Compiler bug or feature? (Atoms in a literal not appearing in atoms section of beam file)

fadushin · May 25, 2022, 1:14am

I have found that if an atom occurs in a literal that can be fully known to the compiler (e.g., a map), then the atom does not appear in the atoms section of the beam file.

Example:

-module(test).

-export[test/0].

test() ->
    Example = #{
        foo => bar
    },
    erlang:display(Example).

Snippet of generated byte code:

{function, test, 0, 2}.
  {label,1}.
    {line,[{location,"test.erl",5}]}.
    {func_info,{atom,test},{atom,test},0}.
  {label,2}.
    {move,{literal,#{foo => bar}},{x,0}}.
    {line,[{location,"test.erl",9}]}.
    {call_ext_only,1,{extfunc,erlang,display,1}}.

Erlang shell:

1> c(test).
{ok,test}
2> {ok, Bin} = file:read_file("test.beam").
{ok,<<70,79,82,49,0,0,2,56,66,69,65,77,65,116,85,56,0,0,
      0,52,0,0,0,5,4,116,101,...>>}
3> beam_lib:chunks(Bin, [atoms]).
{ok,{test,[{atoms,[{1,test},
                   {2,erlang},
                   {3,display},
                   {4,module_info},
                   {5,get_module_info}]}]}}
4> test:test().
#{foo=>bar}
true

Feature or bug?

(I am trying to use the atoms section of a BEAM file to find recursive dependencies from a root node, using the occurrences of atoms to widen the potential list of dependent BEAM files, as a dependent module may occur as an atom, so I would call it an oversight, at least for my purposes.)

bjorng · May 25, 2022, 3:02am

Neither. It is an implementation detail.

The atom chunk in the BEAM file contains those atoms directly referenced by instructions in the code chunk.

You could read the literal chunk (“LitT”) as well and extract the atoms it contains.
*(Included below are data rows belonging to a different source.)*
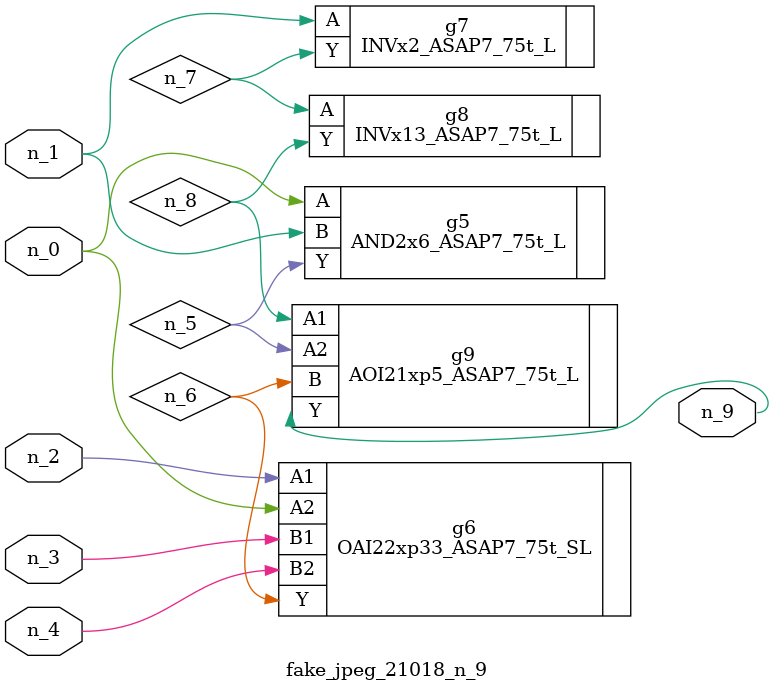
<source format=v>
module fake_jpeg_21018_n_9 (n_3, n_2, n_1, n_0, n_4, n_9);

input n_3;
input n_2;
input n_1;
input n_0;
input n_4;

output n_9;

wire n_8;
wire n_6;
wire n_5;
wire n_7;

AND2x6_ASAP7_75t_L g5 ( 
.A(n_0),
.B(n_1),
.Y(n_5)
);

OAI22xp33_ASAP7_75t_SL g6 ( 
.A1(n_2),
.A2(n_0),
.B1(n_3),
.B2(n_4),
.Y(n_6)
);

INVx2_ASAP7_75t_L g7 ( 
.A(n_1),
.Y(n_7)
);

INVx13_ASAP7_75t_L g8 ( 
.A(n_7),
.Y(n_8)
);

AOI21xp5_ASAP7_75t_L g9 ( 
.A1(n_8),
.A2(n_5),
.B(n_6),
.Y(n_9)
);


endmodule
</source>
fadushin · May 28, 2022, 2:18pm

Thanks for that, @bjorng.

Here is a solution then, using your approach. (See here)

%% @private
get_atom_literals(undefined) ->
    [];
get_atom_literals(UncompressedLiterals) ->
    <<NumLiterals:32, Rest/binary>> = UncompressedLiterals,
    get_atom_literals(NumLiterals, Rest, []).

%% @private
get_atom_literals(0, <<"">>, Accum) ->
    Accum;
get_atom_literals(I, Data, Accum) ->
    <<Length:32, StartData/binary>> = Data,
    <<EncodedLiteral:Length/binary, Rest/binary>> = StartData,
    Literal = binary_to_term(EncodedLiteral),
    ExtractedAtoms = extract_atoms(Literal, []),
    get_atom_literals(I - 1, Rest, ExtractedAtoms ++ Accum).

%% @private
extract_atoms(Term, Accum) when is_atom(Term) ->
    [Term|Accum];
extract_atoms(Term, Accum) when is_tuple(Term) ->
    extract_atoms(tuple_to_list(Term), Accum);
extract_atoms(Term, Accum) when is_map(Term) ->
    extract_atoms(maps:to_list(Term), Accum);
extract_atoms([H|T], Accum) ->
    HeadAtoms = extract_atoms(H, Accum),
    extract_atoms(T, HeadAtoms ++ Accum);
extract_atoms(_Term, Accum) ->
    Accum.

Remind me again why people program in any other language than Erlang?

fadushin · June 18, 2022, 8:19pm

And oops, there is a bug in the above code. The recursive call to extract_atoms on the head of the list (HeadAtoms = extract_atoms(H, Accum),) should not be passing in Accum, but should pass in the empty list to start the recursive search.